Requirement: Update the entries below so that every "locality" reads "site", with everything else left the same.

Raw data:
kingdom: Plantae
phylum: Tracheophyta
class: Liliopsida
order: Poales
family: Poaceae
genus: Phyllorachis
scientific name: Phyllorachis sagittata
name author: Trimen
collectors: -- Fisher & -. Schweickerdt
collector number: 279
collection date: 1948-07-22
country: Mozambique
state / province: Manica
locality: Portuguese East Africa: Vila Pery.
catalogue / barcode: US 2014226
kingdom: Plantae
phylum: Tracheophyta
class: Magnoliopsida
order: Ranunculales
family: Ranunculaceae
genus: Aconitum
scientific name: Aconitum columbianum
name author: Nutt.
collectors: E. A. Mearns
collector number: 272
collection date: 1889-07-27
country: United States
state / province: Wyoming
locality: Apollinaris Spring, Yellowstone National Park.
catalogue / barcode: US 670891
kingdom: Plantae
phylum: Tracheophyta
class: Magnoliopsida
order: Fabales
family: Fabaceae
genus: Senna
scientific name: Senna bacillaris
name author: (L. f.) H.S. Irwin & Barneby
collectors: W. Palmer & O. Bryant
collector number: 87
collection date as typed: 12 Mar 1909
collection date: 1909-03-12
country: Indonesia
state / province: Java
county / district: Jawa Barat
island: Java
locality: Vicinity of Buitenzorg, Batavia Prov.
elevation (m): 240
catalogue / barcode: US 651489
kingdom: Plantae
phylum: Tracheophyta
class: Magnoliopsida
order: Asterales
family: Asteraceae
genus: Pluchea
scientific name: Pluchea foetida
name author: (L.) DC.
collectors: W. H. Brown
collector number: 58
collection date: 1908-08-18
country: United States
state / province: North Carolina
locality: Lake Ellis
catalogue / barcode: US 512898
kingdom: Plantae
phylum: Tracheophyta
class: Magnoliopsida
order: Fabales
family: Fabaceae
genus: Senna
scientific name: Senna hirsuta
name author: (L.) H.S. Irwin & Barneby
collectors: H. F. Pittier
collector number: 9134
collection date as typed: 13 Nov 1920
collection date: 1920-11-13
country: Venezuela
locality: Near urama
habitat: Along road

Output for this task:
kingdom: Plantae
phylum: Tracheophyta
class: Liliopsida
order: Poales
family: Poaceae
genus: Phyllorachis
scientific name: Phyllorachis sagittata
name author: Trimen
collectors: -- Fisher & -. Schweickerdt
collector number: 279
collection date: 1948-07-22
country: Mozambique
state / province: Manica
site: Portuguese East Africa: Vila Pery.
catalogue / barcode: US 2014226
kingdom: Plantae
phylum: Tracheophyta
class: Magnoliopsida
order: Ranunculales
family: Ranunculaceae
genus: Aconitum
scientific name: Aconitum columbianum
name author: Nutt.
collectors: E. A. Mearns
collector number: 272
collection date: 1889-07-27
country: United States
state / province: Wyoming
site: Apollinaris Spring, Yellowstone National Park.
catalogue / barcode: US 670891
kingdom: Plantae
phylum: Tracheophyta
class: Magnoliopsida
order: Fabales
family: Fabaceae
genus: Senna
scientific name: Senna bacillaris
name author: (L. f.) H.S. Irwin & Barneby
collectors: W. Palmer & O. Bryant
collector number: 87
collection date as typed: 12 Mar 1909
collection date: 1909-03-12
country: Indonesia
state / province: Java
county / district: Jawa Barat
island: Java
site: Vicinity of Buitenzorg, Batavia Prov.
elevation (m): 240
catalogue / barcode: US 651489
kingdom: Plantae
phylum: Tracheophyta
class: Magnoliopsida
order: Asterales
family: Asteraceae
genus: Pluchea
scientific name: Pluchea foetida
name author: (L.) DC.
collectors: W. H. Brown
collector number: 58
collection date: 1908-08-18
country: United States
state / province: North Carolina
site: Lake Ellis
catalogue / barcode: US 512898
kingdom: Plantae
phylum: Tracheophyta
class: Magnoliopsida
order: Fabales
family: Fabaceae
genus: Senna
scientific name: Senna hirsuta
name author: (L.) H.S. Irwin & Barneby
collectors: H. F. Pittier
collector number: 9134
collection date as typed: 13 Nov 1920
collection date: 1920-11-13
country: Venezuela
site: Near urama
habitat: Along road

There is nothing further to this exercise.